I’ve learned that a big portion of the responsibility I have taken on as a caregiver happens with the doctors. When my husband was diagnosed he took on the responsibility of staying alive and I took on the responsibility of advocating for him. I’ll be honest, I’ve been told I can be very persistent.

To tell you the truth any amount of control I could pretend to have of the situation was what got me through these experiences. I knew that I needed to understand what I had to ask in order to feel that nothing was overlooked. As if I had the expertise to do that. 

I very quickly realized that the doctors we were seeing had lived in this world of thyroid cancer for so long that they weren’t exactly able to explain everything to us in a way that we could fully understand. Since my first reaction to all of this was to understand everything that was said to us I had no problem asking for things to be explained again. Then I found out it also helped to restate how I was understanding the information to make sure I was getting it right. I may have been annoying but at that point I didn’t care. It was always in the interest of fully understanding what was going on, what test results actually meant and trying to wrap our heads around facts when looking forward and not fear. 

I also take a journal with me and write everything down. All the numbers and all the measurements of tumors scattered over pages so I could look back at it during the next visit to compare what had changed. As if the doctor wouldn’t have that in front of them already. 

We may have been lucky to have had two really good oncologists.

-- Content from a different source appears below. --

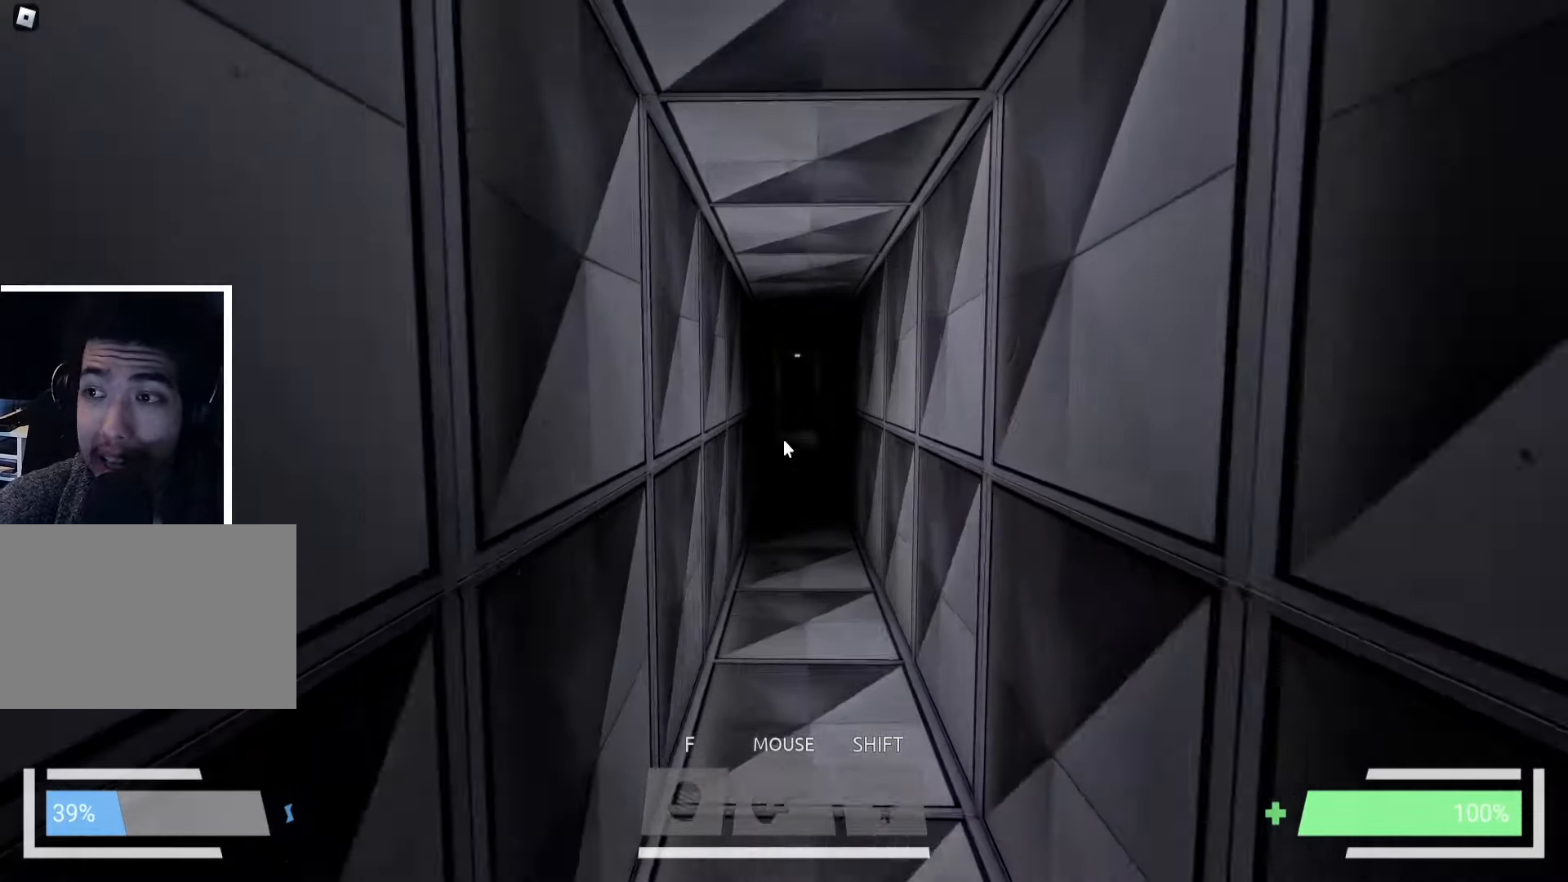
{"keys": ["w"], "events": []}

They made and make us feel valued and stayed with us until we felt all of our questions had been answered. They did their best to make sure we understood what was going on and that we were adequately informed of the pros and cons of the next steps available to us. I learned that I should always ask if there is another option that they may not have presented because sometimes there are things that are new and in trials that may be an option in the future. Sometimes doctors seem to feel they know the patient and what they will lean towards and try to filter out all the extra. So asking if there are any other options is a good way to pull them out of that. 

One thing I learned quickly is not to allow myself to feel rushed. There is nothing worse than going in on a day where things are running late at the office and when you finally get in to see the team they feel they are in a rush because things are backed up. I don’t care if their day isn’t going well because the simple fact that we are there means our day isn’t going well either. So I don’t allow myself to feel rushed. It’s hard to do. You have so much respect for the expert that is sitting in front of you. However, these visits are important and I need to make sure that the human sitting in front of me is remembering everything they need to tell me. This is really life or death we are talking about so I make sure we are given the time we need to get though the information.

How you present yourself at the Drs visits are a choice you have to make as a a caregiver. I can’t say that the choice I made makes life easier for me, because it doesn’t. It would have been much better for my stress level to walk into appointments to simply be told what was going on and what was going to happen next. I just can’t do it that way. I have to know that I have done everything to the best of my ability to make sure that my husband is cared for as best as possible. I wanted to be able to be part of the team and play my role as advocate for my husband so that we were able to make informed decisions together. 

Just don’t ever feel you can’t ask a question or don’t deserve an answer that you understand.

 Sure that means I was trying to have control over a situation that I had no control over but we all have our ways of coping, don’t we?